But he donated about 3.8 million kyat (more than US $3,000) to the relief effort.

“I felt very sad at that time” he said. “I would like to give [the cyclone victims] as much as I possibly can.”

Nay Toe completed two films in 2008, “Tharaphu” and “Zaw Ka Ka Nay The,” and he’s being tipped to take at least one of Burma’s own Academy awards.


Nu Nu Yi (Inwa)

Nu Nu Yi’s novels focus on the fringes of Burmese society. (Photo: AFP)
Every August, people from across Burma travel to the village of Taung Pyone, some 14 km north of Mandalay, to participate in the country’s largest and most elaborate Nat festival.

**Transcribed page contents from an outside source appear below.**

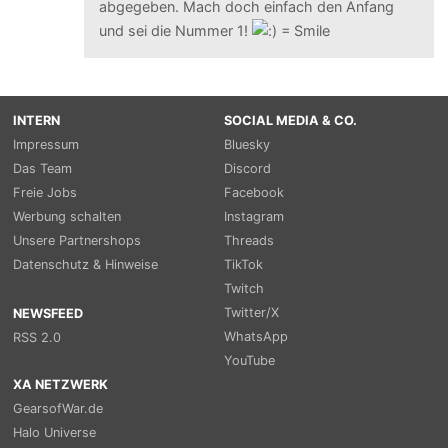
abgegeben. Mach doch einfach den Anfang
und sei die Nummer 1!
INTERN
SOCIAL MEDIA & CO.
Impressum
Bluesky
Das Team
Discord
Freie Jobs
Facebook
Werbung schalten
Instagram
Unsere Partnershops
Threads
Datenschutz & Hinweise
TikTok
Twitch
Twitter/X
NEWSFEED
WhatsApp
RSS 2.0
YouTube
XA NETZWERK
GearsofWar.de
Halo Universe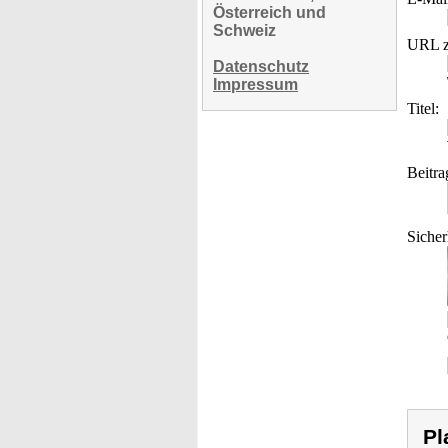
Österreich und
Schweiz
URL z
Datenschutz
Impressum
Titel:
Beitra
Sicher
Pl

The folklore surrounding the traditional belief in Nats, or ancient spirits, extends back centuries and evokes, at least in some circles, considerable pride in Burma’s rich cultural history.

But a new novel featuring the festival—which attracts members of Burma’s gay community, many of whom participate in a ritual marriage with Nats—has inspired anything but pride among Burmese officials.

“The authorities said the story was against the customs of Theravada Buddhism and Burmese culture,” said author Nu Nu Yi, who spent three years researching and writing “Smile As They Bow, Laugh as They Bow.”

“Homosexuality is banned officially in Burma,” she said.

Her novel, which describes the relationship between a gay spiritual medium and a young Burmese man, won the 2007 Man Asian Literary Prize. It was also translated into English and published by Hyperion in 2008.

Nu Nu Yi was born in Inwa village, near Mandalay, in 1957. Since starting her literary career in 1984, she has written 15 novels, 100 short stories and many articles in well-known Burmese magazines. Most of her writing is set among Burma’s rural poor and social outcasts.


Kyi Phyu Shin

Kyi Phyu Shin’s latest documentary has won international recognition.
Kyi Phyu Shin, 32, put Burmese documentary film-making on the map in 2008 by winning the “Best Short” award at the All Roads Film Festival organized in the US by the National Geographic Society. Working on a tight budget with a video camera and little technical assistance, she made a 14-minute documentary on the life of the Burmese painter Wathone, “A Sketch of Wathone.”

It was only her second documentary shown in competition, after “Peace of the Mind,” a study of a nun’s life. Now she’s planning a third, about a puppeteer’s life and work.

In “A Sketch of Wathone,” the famous painter—also known as Khin Hla—shared his thoughts on life and his art. He died on October 21, weeks after Kyi Phyu Shin collected her award in Washington DC.

 


Tun Lwin

Tun Lwin’s reputation as Burma’s most trusted weatherman took a hit after Cyclone Nargis. (Illustration: Harn Lay/The Irrawaddy)
Tun Lwin, the head of Burma’s Meteorological Department, was the country’s most popular TV weatherman, an authoritative figure whose nightly predictions commanded a faithful following—until Cyclone Nargis struck.